Dernière mise à jour le 04/07/2022

La cohabitation de plusieurs personnes dans une même zone engendre souvent certains désagréments. Il n’est en effet pas rare qu’un propriétaire ou un locataire (au titre d’un contrat de location) soit gêné par le comportement de ses voisins.

Dans certains cas, ces nuisances peuvent être qualifiées de troubles anormaux du voisinage, qui s’accompagnent alors d’une procédure particulière de recours contre l’auteur du trouble. Il convient donc d’appréhender cette notion particulière.

Qu’est-ce qu’un trouble anormal du voisinage ?

Il est nécessaire de définir la notion de trouble anormal de voisinage afin d’en explorer le contenu. Un principe bien établi dans la jurisprudence des tribunaux français, « Nul ne peut causer à autrui des troubles excédant les inconvénients normaux du voisinage », nous donne de premiers éléments de réponse.

Un rapport de voisinage

Il est nécessaire que la nuisance émane d’un rapport de voisinage. Cette dernière notion est cependant interprétée de manière relativement large.

Il n’est ainsi pas nécessaire qu’il existe un titre de propriété liant l’auteur ou la victime des troubles aux locaux affectés. Il est alors parfaitement possible pour le locataire d’un logement d’accomplir les démarches nécessaires à la cessation des nuisances qu’il subit.
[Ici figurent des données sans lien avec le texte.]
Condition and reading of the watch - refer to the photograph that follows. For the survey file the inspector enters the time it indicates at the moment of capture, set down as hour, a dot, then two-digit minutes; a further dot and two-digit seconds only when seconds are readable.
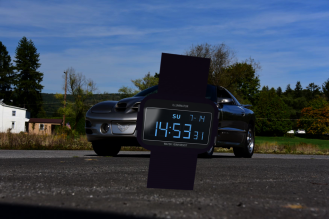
14.53.31
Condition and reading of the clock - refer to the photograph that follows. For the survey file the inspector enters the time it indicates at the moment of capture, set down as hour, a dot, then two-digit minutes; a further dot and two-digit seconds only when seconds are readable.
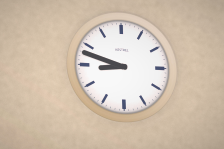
8.48
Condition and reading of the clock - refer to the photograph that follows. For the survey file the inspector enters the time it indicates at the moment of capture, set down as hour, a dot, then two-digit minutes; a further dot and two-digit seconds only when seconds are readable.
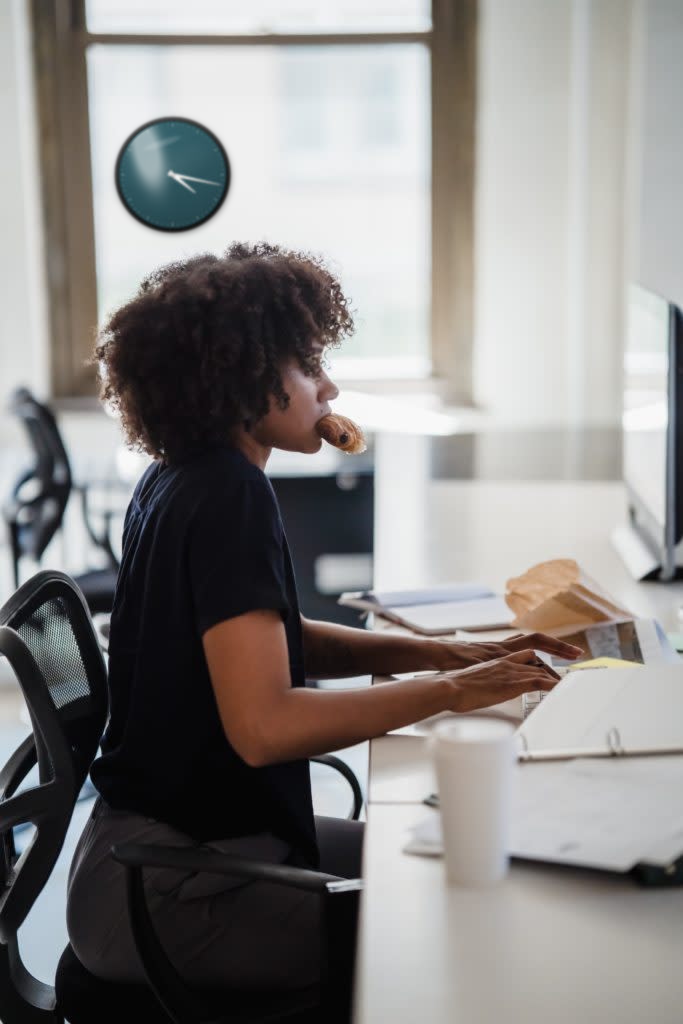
4.17
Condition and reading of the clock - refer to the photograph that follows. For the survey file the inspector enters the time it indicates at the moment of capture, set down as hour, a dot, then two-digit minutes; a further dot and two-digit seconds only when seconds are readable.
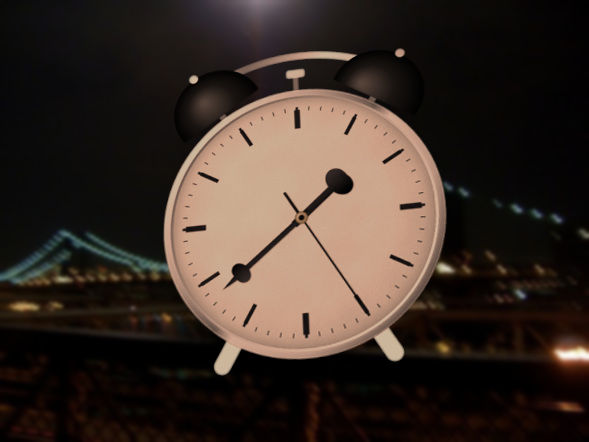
1.38.25
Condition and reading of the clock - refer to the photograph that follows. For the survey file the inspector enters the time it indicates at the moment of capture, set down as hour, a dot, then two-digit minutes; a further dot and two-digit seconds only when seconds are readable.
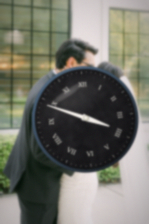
3.49
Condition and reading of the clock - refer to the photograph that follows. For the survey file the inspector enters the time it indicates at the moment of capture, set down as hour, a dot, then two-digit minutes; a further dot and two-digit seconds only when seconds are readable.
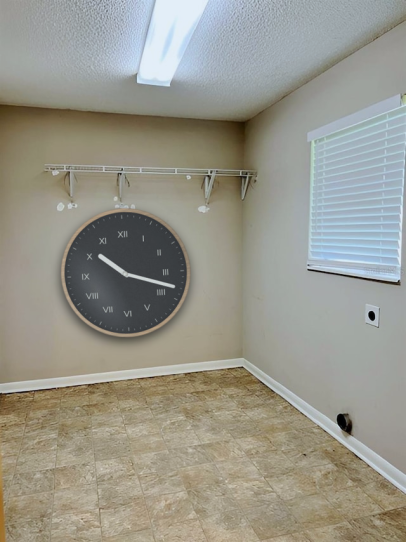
10.18
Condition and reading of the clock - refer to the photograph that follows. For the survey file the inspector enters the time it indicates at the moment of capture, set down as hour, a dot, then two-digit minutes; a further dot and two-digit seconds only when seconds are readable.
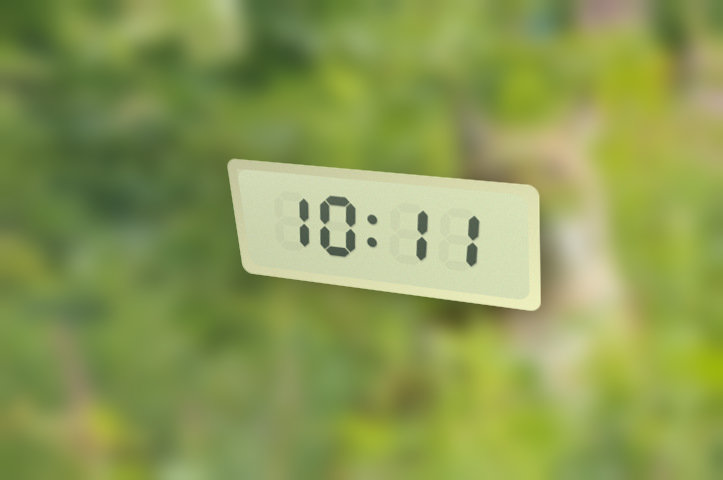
10.11
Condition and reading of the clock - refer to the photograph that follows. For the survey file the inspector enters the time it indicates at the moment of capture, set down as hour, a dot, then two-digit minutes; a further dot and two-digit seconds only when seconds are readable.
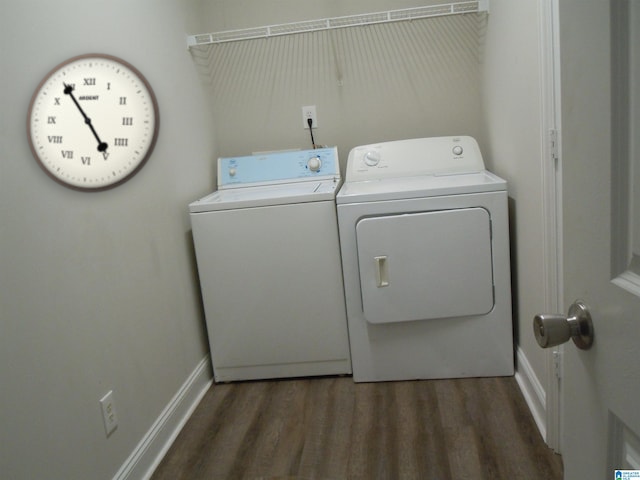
4.54
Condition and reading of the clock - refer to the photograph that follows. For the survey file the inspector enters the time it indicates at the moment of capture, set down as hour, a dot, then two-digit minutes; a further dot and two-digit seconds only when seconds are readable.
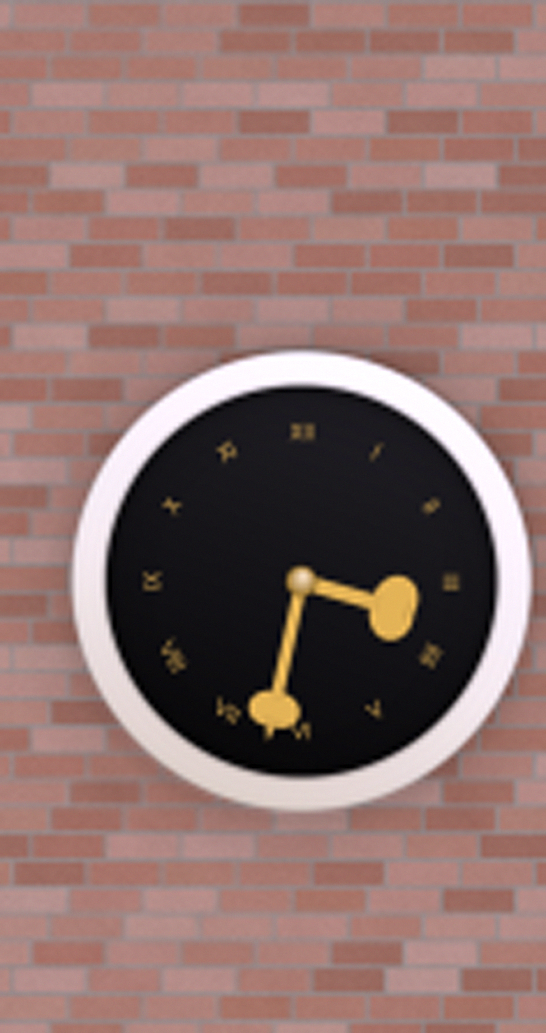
3.32
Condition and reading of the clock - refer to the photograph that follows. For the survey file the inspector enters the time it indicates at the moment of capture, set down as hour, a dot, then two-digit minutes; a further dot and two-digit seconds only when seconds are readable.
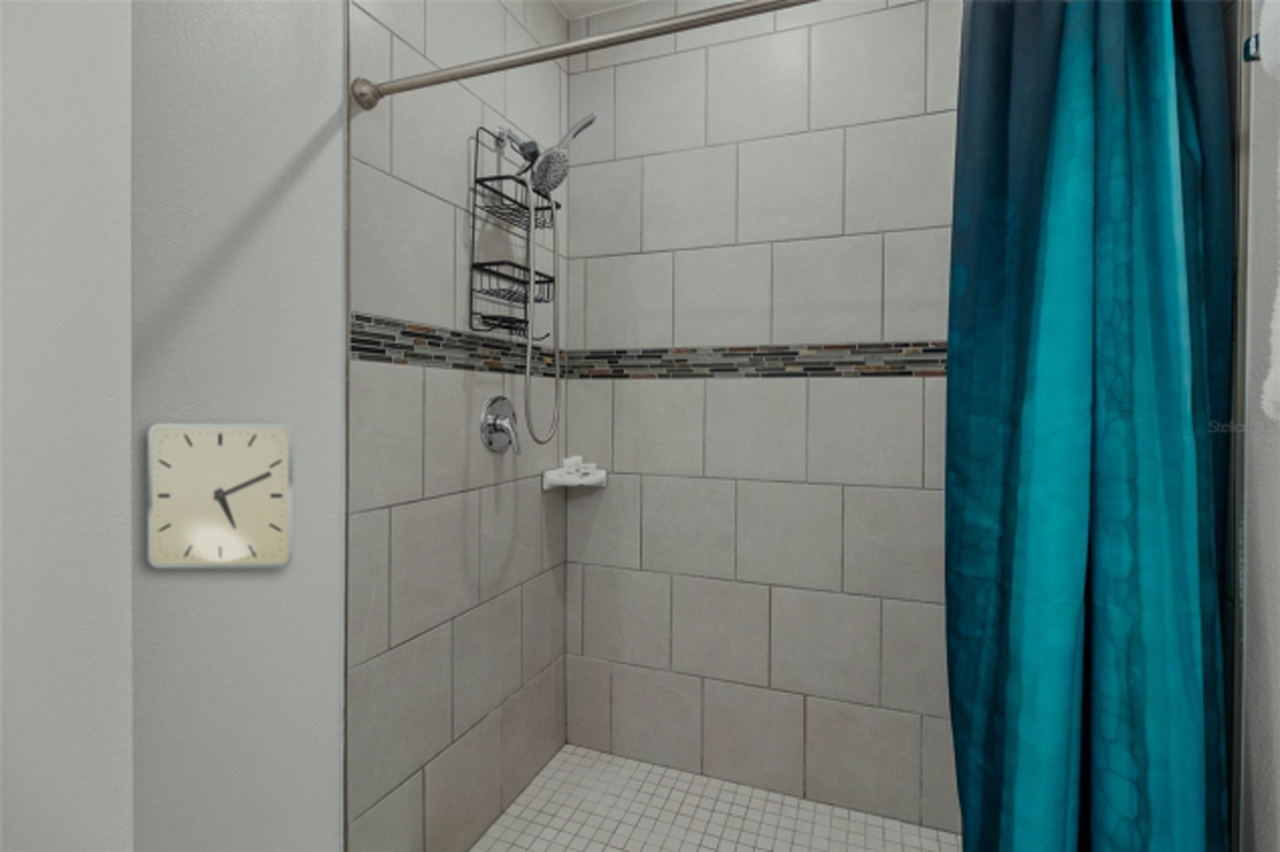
5.11
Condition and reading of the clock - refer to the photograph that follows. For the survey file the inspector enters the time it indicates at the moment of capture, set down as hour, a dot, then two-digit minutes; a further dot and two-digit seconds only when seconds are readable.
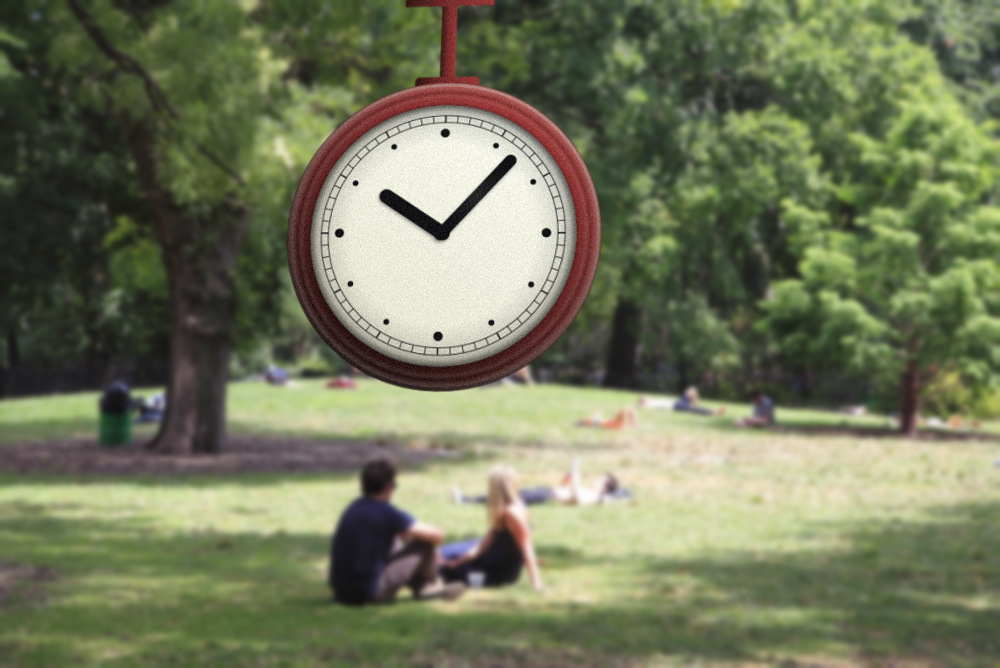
10.07
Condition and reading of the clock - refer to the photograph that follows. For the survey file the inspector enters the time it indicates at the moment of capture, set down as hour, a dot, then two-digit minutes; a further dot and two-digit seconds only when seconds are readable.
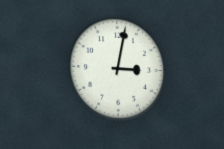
3.02
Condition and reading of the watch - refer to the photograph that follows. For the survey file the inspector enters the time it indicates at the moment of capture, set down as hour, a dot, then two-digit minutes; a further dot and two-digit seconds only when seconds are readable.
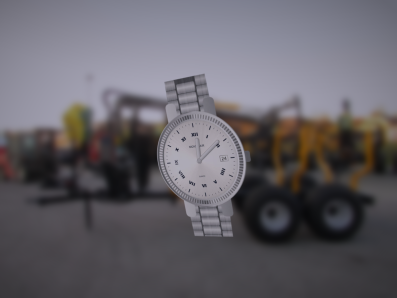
12.09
Inversement, un locataire peut être poursuivi s’il est l’auteur de tels troubles.

Lorsque l’auteur des troubles est locataire, il est le premier responsable. Cependant, la victime des troubles dispose aussi de la possibilité de se retourner contre le propriétaire si ce dernier n’agit pas pour faire cesser les nuisances. Dans chacun de ces cas, il existe un recours d’un acteur contre l’autre :

  • Le locataire condamné pour trouble anormal de voisinage peut se retourner contre son bailleur si sa condamnation trouve son origine dans un manquement du bailleur à ses obligations : entretien et réparation des locaux, obligation de délivrer un local conforme à sa destination etc ;
  • Le bailleur condamné à indemniser la victime d’un trouble du fait de son locataire peut se retourner contre ce dernier si les nuisances résultent d’un abus de jouissance ou d’un manquement aux obligations contenues dans le bail.
À noter : la caractérisation d’une nuisance comme trouble anormal de voisinage n’est pas subordonnée à la preuve de la violation d’une réglementation, d’un manquement à une obligation contractuelle ou d’une quelconque faute.

L’auteur comme la victime des troubles peuvent n’être que des voisins occasionnels. Cela permet alors d’agir en cas d’atteinte au droit de jouissance des occupants d’un immeuble, notamment dans le cadre de locations de courte durée.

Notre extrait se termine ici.